Opinião: Os vencimentos dos médicos
Inicio esta Opinião com uma declaração de interesses: o vencimento nunca foi um fator primordial na escolha e no modelamento da minha carreira, como é evidenciado pelo facto de ter trabalhado durante mais de três décadas em exclusividade no Serviço Nacional de Saúde (SNS). Contudo, não posso deixar de reconhecer que ele tem um significativo poder de atratividade para a maioria dos candidatos à profissão. Por outro lado, há que reconhecer que os longos tempos de estudo e treino, e as responsabilidades que ela acarreta devem ser adequadamente compensados.
Tudo isto tem que ver com a ‘alegada’ falta de médicos no nosso SNS, falta que sempre me neguei a reconhecer. É uma falácia! Efetivamente, as estatísticas recentes da OCDE mostram que Portugal é ainda o terceiro país com mais médicos por milhar de habitantes ( 5,5 – a média da OCDE é 3,5 ). Para além deste dado, importa sublinhar que Portugal continua a formar 25% mais médicos do que a média dos países da OCDE (todos os anos formamos 16,1 médicos por 100 mil habitantes).
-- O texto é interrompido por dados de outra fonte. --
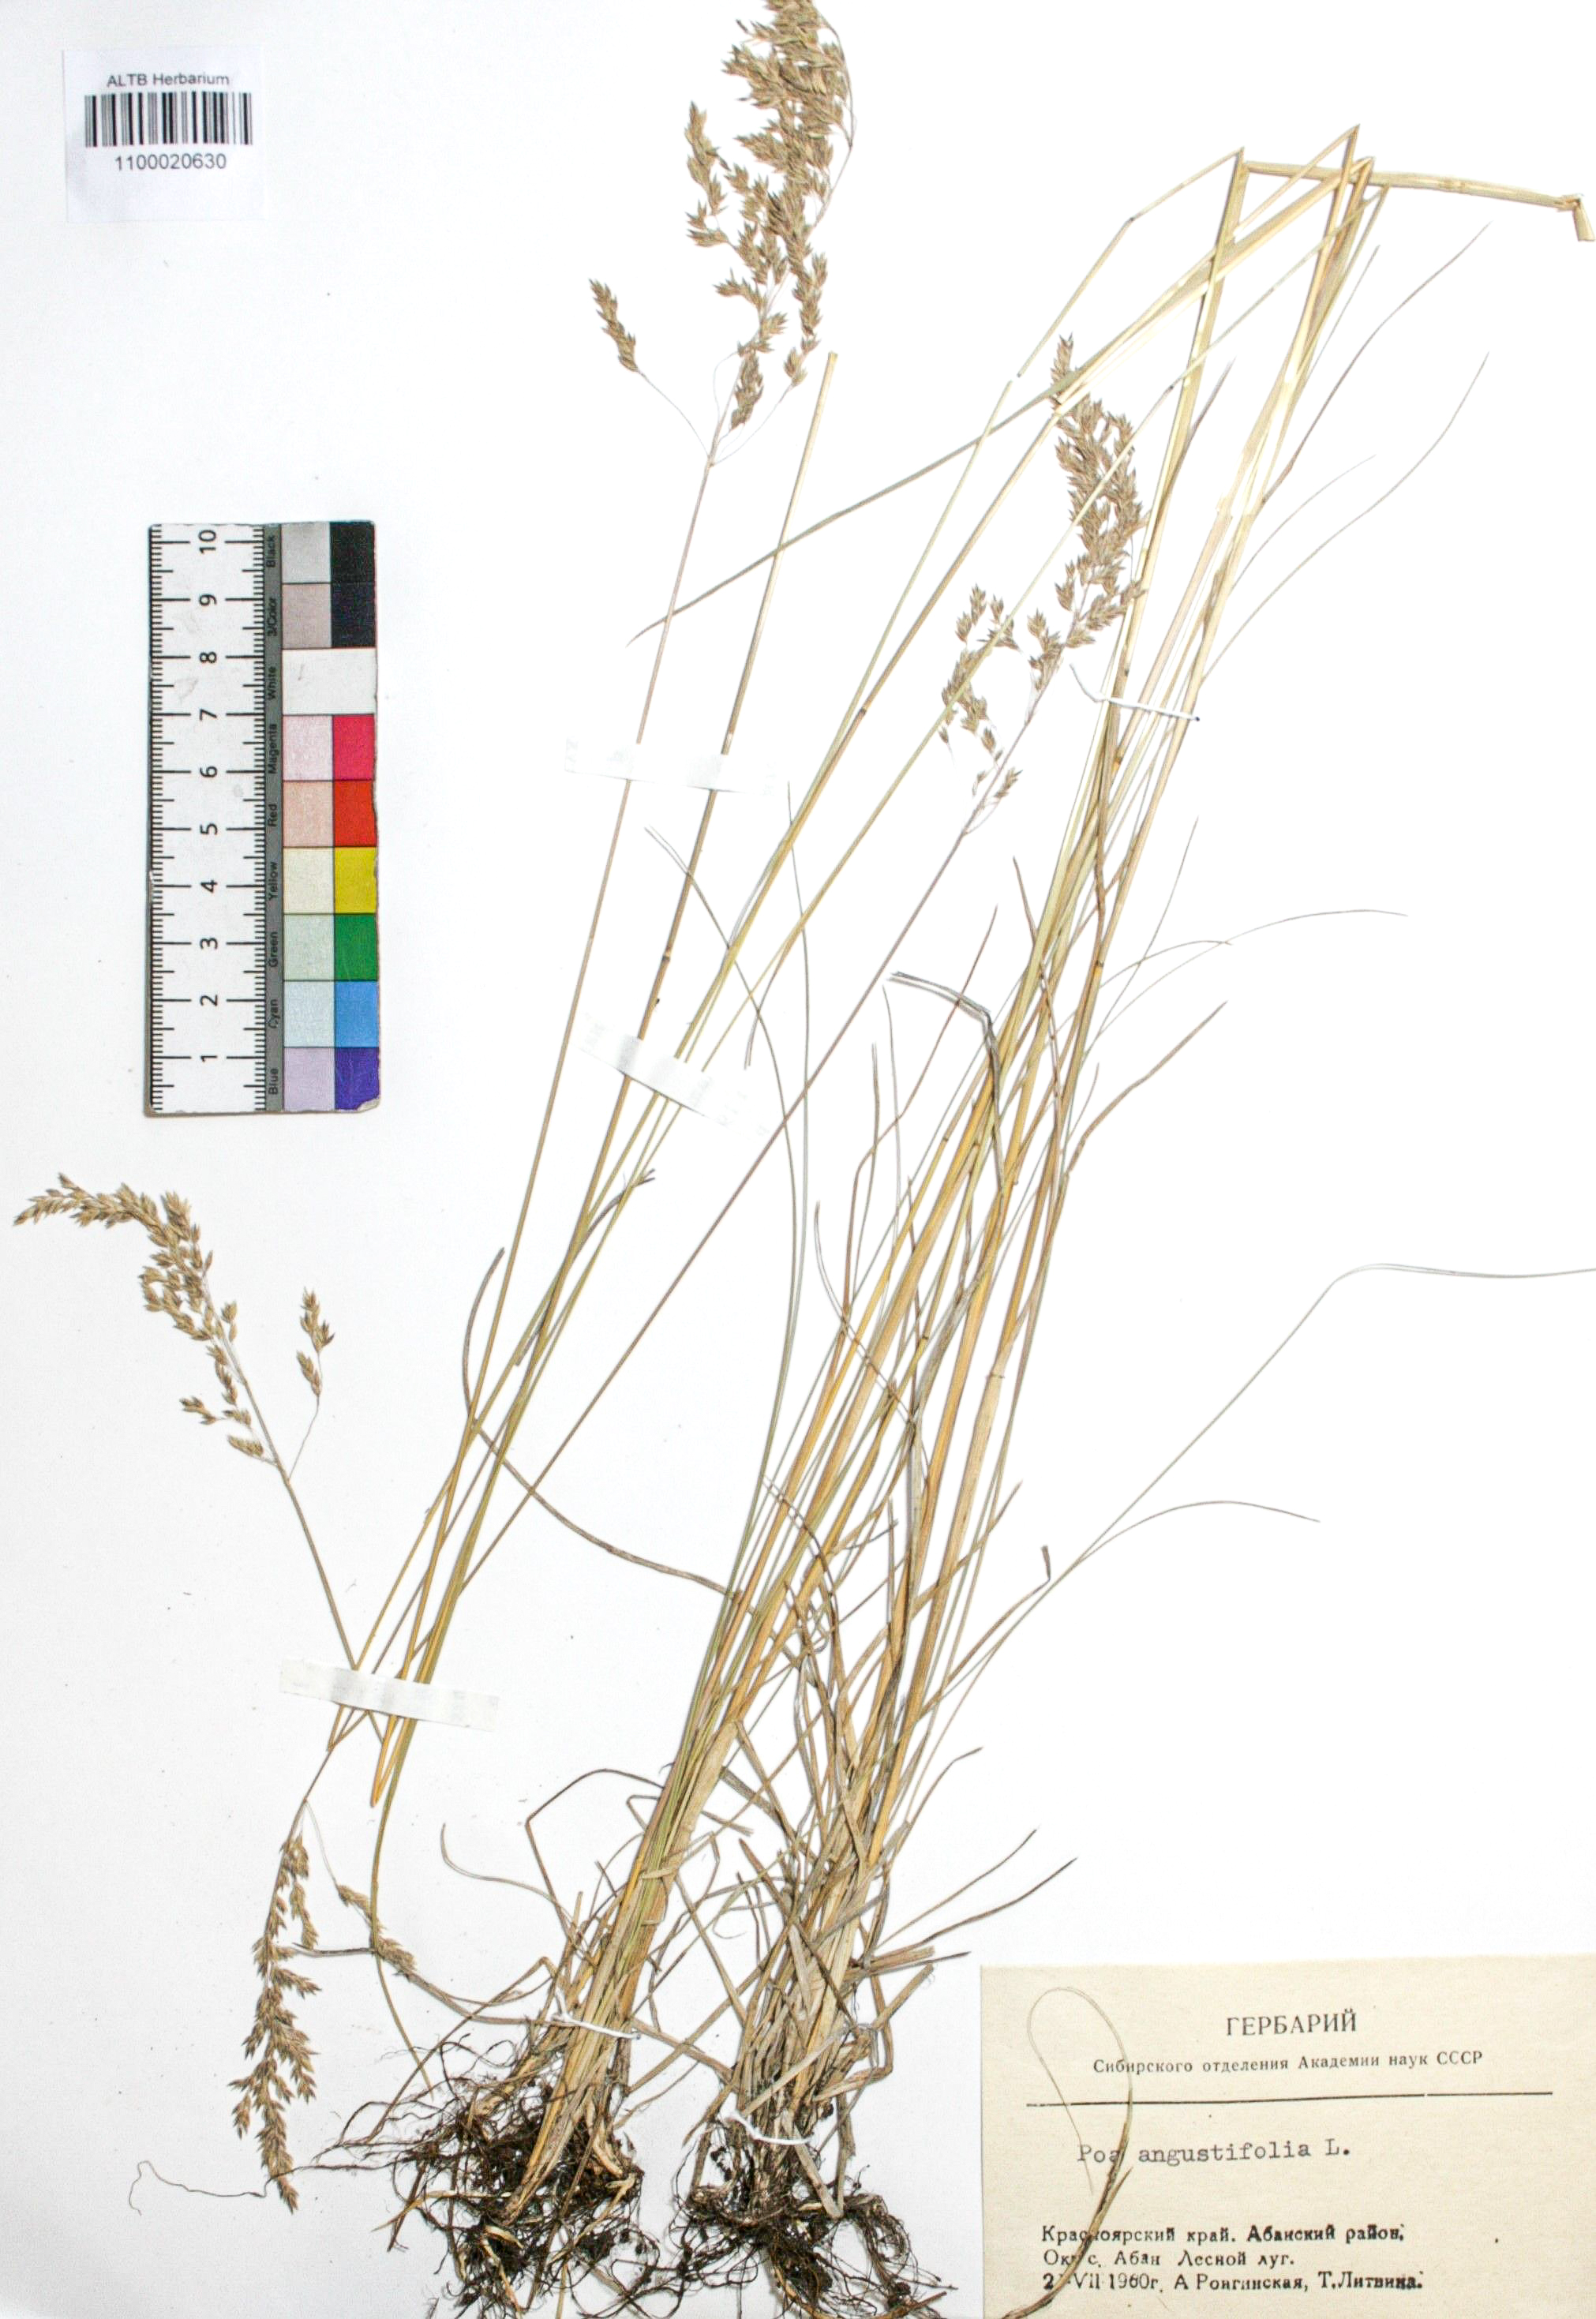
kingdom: Plantae
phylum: Tracheophyta
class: Liliopsida
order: Poales
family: Poaceae
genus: Poa
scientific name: Poa angustifolia
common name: Narrow-leaved meadow-grass
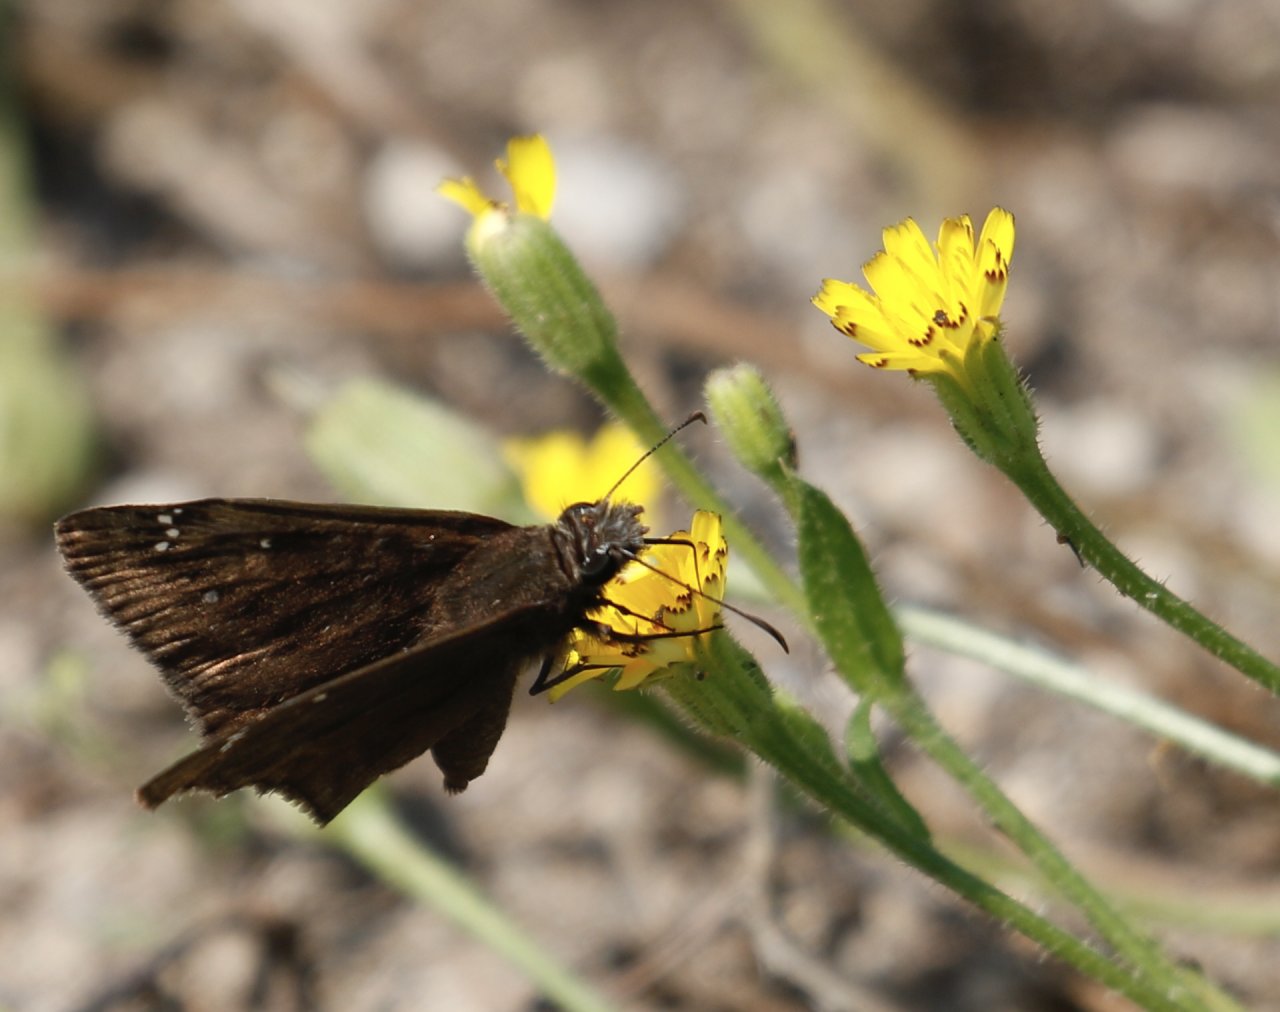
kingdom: Animalia
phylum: Arthropoda
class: Insecta
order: Lepidoptera
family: Hesperiidae
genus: Gesta
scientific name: Gesta
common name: Horace's Duskywing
Então, onde é que eles estão? É importante salientar que estes números se referem a todos os médicos com licença para praticar, sendo que muitos, talvez 25%, já o não fazem, por idade e/ou aposentação. E, naturalmente não estão todos ligados ao SNS, o privado está a atraí-los cada vez mais. E, mais recentemente, muitos abandonaram o País, à procura de melhores condições, salariais e outras, noutros lados. É neste ponto que quero incidir hoje aqui.
No que diz respeito aos salários dos médicos especialistas hospitalares, no último ano comparativo (OCDE, 2021 ), Portugal está na 6ª posição (de salários mais baixos), só acima da Grécia, da Eslováquia, da Polónia, da Lituânia e da Letónia. Em valores absolutos, os médicos especialistas em Portugal receberam em média 42.221€. Entre os parceiros do Euro, os mesmos profissionais em Espanha ( 79,5 mil€), em Itália ( 81,5 mil€) e em França ( 83,9 mil€) receberam o dobro dos colegas portugueses; na Finlândia ( 116,2 mil€), na Bélgica ( 116,7 mil€) e na Alemanha ( 146,2 mil€) aproximadamente o triplo; e nos Países Baixos ( 160,9 mil€) e na Irlanda ( 172,9 mil€) o valor foi o quádruplo do dos portugueses. Já os especialistas luxemburgueses recebem em média €258,6 mil por ano! Um outro indicador da OCDE mostra que o salário dos médicos especialistas hospitalares do SNS é 2,2 vezes o salário médio nacional (era 2,6 em 2017 ), enquanto no Luxemburgo é 4,2 vezes maior. Todos estes valores são, contudo, algo variáveis consoante as estatísticas.
Ora, esta é uma situação insustentável. Na campanha política recente, já se adiantara um partido político a propor um aumento de 40%. Imediatamente antes do surgimento da crise política, o Governo e o Sindicato Independente dos Médicos (SIM) chegaram a um acordo intercalar que definiu aumentos que variaram de 9,3 a 14,6%, consoante o grau da carreira, para os médicos que trabalham num regime de 40 horas. Em 2024, a maioria dos médicos ganhará um salário entre 1.752 € e 6.432€ por mês (regime de 42 horas em dedicação exclusiva. O salário mensal para o nível de entrada de médicos especialistas será de 2.863€ e depois de 5 anos de experiência laboral, o valor estará nos 3.131€ por mês, ainda a ‘milhas de distância’ da média europeia!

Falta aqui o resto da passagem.